Pour une politique de l’offre

Dans ces conditions, faire repartir l’industrie plus vite que l’ensemble de l’économie s’annonce difficile, même si les entreprises ont restauré leurs marges grâce à la chute des prix du pétrole et au crédit d’impôt pour la compétitivité et l’emploi (CICE).

Pour y parvenir, le GFI propose un plan classique. Pas question de relancer la demande intérieure. L’industrie française ne disposant pas d’une offre assez en phase avec ce qu’achètent les consommateurs, une telle action entraîne avant tout une hausse des importations, et creuse le déficit du commerce extérieur, comme c’est le cas depuis 2015.

Sans surprise, le patronat préconise plutôt une politique d’offre, des mesures destinées à « rétablir un écosystème plus favorable » aux entreprises.

« Le gouvernement actuel a déjà largement engagé ce travail avec le CICE, le suramortissement des investissements, la création de la Banque publique d’investissement, etc., note M. Darmayan. Il faut continuer. »

A ce titre, le GFI préconise d’accentuer la flexibilité sur le marché de l’emploi, dans la droite ligne de la loi El Khomri, et surtout de réduire massivement les charges et les taxes pesant sur les entreprises. Au programme : un allégement des charges sociales de 30 milliards d’euros, la suppression de l’impôt sur la fortune qui « freine la transmission des entreprises », une baisse des taxes sur la production, un encadrement de la fiscalité verte, et surtout une forte diminution de l’impôt sur les sociétés : son taux serait ramené en quelques années de 33 % à 22 % ! En parallèle, l’Etat réduirait nettement son budget.
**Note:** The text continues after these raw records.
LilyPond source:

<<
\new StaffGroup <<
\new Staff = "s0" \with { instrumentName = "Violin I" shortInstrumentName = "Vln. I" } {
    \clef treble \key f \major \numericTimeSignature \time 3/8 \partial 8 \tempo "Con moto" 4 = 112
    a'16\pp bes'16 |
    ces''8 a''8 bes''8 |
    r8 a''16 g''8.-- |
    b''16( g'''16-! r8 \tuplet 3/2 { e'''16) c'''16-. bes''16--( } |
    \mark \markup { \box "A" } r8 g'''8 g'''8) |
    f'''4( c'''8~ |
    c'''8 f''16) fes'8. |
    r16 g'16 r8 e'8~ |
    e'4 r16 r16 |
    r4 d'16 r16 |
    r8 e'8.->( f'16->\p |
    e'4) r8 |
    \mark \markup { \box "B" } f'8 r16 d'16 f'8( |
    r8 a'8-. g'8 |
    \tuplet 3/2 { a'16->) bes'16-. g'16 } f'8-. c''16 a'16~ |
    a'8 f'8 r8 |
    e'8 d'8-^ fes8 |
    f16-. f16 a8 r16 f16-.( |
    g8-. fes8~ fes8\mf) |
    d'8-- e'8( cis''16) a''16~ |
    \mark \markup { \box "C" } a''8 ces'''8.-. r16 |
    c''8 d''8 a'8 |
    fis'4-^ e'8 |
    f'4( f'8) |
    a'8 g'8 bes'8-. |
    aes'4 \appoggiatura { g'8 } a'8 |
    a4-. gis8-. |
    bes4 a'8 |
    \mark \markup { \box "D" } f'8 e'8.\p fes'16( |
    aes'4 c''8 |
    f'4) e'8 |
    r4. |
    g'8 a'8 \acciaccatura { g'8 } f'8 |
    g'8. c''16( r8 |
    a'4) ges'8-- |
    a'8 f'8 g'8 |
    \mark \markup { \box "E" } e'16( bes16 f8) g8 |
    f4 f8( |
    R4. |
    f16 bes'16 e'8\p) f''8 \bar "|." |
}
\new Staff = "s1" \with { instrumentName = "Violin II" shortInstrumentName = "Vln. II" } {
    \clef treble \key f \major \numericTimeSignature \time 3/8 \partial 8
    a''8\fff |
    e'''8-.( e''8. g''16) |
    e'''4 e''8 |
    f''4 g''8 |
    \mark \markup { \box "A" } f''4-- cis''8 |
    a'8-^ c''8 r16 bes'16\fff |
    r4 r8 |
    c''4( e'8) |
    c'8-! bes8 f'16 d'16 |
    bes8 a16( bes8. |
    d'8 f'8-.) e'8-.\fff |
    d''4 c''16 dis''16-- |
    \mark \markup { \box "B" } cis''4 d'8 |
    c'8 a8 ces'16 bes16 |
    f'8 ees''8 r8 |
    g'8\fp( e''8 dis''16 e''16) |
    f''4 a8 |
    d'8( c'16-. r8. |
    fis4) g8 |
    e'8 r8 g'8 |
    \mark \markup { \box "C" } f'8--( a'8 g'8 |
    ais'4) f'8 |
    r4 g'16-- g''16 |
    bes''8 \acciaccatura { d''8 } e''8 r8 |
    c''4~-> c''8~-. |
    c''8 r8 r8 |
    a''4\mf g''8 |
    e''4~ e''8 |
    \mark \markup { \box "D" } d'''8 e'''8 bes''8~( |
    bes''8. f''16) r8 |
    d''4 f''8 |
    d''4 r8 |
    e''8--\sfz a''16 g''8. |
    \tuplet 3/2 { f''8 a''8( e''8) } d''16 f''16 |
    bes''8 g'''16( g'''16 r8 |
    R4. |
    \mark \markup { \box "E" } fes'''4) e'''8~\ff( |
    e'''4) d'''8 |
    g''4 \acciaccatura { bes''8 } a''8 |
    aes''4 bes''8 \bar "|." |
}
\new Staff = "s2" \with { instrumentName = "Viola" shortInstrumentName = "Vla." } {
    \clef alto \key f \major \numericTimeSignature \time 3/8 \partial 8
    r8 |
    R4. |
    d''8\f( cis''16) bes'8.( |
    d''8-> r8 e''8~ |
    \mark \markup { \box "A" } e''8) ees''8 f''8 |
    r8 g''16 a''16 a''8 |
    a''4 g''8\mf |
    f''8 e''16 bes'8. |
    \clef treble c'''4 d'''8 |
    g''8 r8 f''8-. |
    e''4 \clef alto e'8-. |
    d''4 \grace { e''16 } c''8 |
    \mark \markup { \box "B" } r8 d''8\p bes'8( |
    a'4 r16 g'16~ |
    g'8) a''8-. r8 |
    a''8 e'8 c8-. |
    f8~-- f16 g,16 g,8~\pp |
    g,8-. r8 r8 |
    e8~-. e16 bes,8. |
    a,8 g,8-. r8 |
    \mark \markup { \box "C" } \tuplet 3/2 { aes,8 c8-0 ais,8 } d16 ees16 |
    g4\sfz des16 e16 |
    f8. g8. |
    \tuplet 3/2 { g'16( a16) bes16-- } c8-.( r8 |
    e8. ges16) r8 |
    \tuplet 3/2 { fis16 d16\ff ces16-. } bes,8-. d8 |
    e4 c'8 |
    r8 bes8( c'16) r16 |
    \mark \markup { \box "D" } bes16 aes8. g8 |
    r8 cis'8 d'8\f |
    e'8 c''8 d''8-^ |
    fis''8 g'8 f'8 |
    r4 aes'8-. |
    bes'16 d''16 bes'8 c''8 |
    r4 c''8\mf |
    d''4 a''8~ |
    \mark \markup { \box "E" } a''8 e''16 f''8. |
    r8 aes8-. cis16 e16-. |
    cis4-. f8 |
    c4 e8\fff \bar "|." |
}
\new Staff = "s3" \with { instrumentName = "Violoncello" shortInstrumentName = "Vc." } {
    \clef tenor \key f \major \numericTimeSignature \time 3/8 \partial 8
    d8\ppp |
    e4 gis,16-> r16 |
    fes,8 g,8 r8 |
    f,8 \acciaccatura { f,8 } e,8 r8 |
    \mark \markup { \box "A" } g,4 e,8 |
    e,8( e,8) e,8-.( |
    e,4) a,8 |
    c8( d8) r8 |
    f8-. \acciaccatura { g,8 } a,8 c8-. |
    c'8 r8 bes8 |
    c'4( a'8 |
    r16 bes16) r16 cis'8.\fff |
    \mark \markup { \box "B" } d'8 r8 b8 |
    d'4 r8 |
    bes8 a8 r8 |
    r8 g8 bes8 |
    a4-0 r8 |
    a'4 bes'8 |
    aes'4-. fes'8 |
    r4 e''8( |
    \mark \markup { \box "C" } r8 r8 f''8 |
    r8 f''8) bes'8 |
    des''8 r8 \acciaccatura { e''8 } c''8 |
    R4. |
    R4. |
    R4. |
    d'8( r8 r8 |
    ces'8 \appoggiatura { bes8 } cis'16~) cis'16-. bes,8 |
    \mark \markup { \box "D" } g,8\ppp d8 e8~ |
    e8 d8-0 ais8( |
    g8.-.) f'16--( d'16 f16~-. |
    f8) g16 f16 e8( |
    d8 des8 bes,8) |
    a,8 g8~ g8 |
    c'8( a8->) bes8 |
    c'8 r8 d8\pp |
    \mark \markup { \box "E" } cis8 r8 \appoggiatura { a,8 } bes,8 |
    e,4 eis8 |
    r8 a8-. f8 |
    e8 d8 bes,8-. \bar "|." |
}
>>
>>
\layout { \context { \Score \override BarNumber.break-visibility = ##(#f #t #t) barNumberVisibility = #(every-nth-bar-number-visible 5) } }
Les concepteurs du projet admettent que pareille baisse des dépenses publiques pourrait avoir un effet récessif. Mais il devrait être contrebalancé, selon eux, par les vertus de cette remise à plat : l’amélioration de la compétitivité des entreprises et l’afflux d’investissements étrangers. Pas sûr néanmoins qu’un tel programme puisse recueillir assez de soutiens pour être mis en œuvre.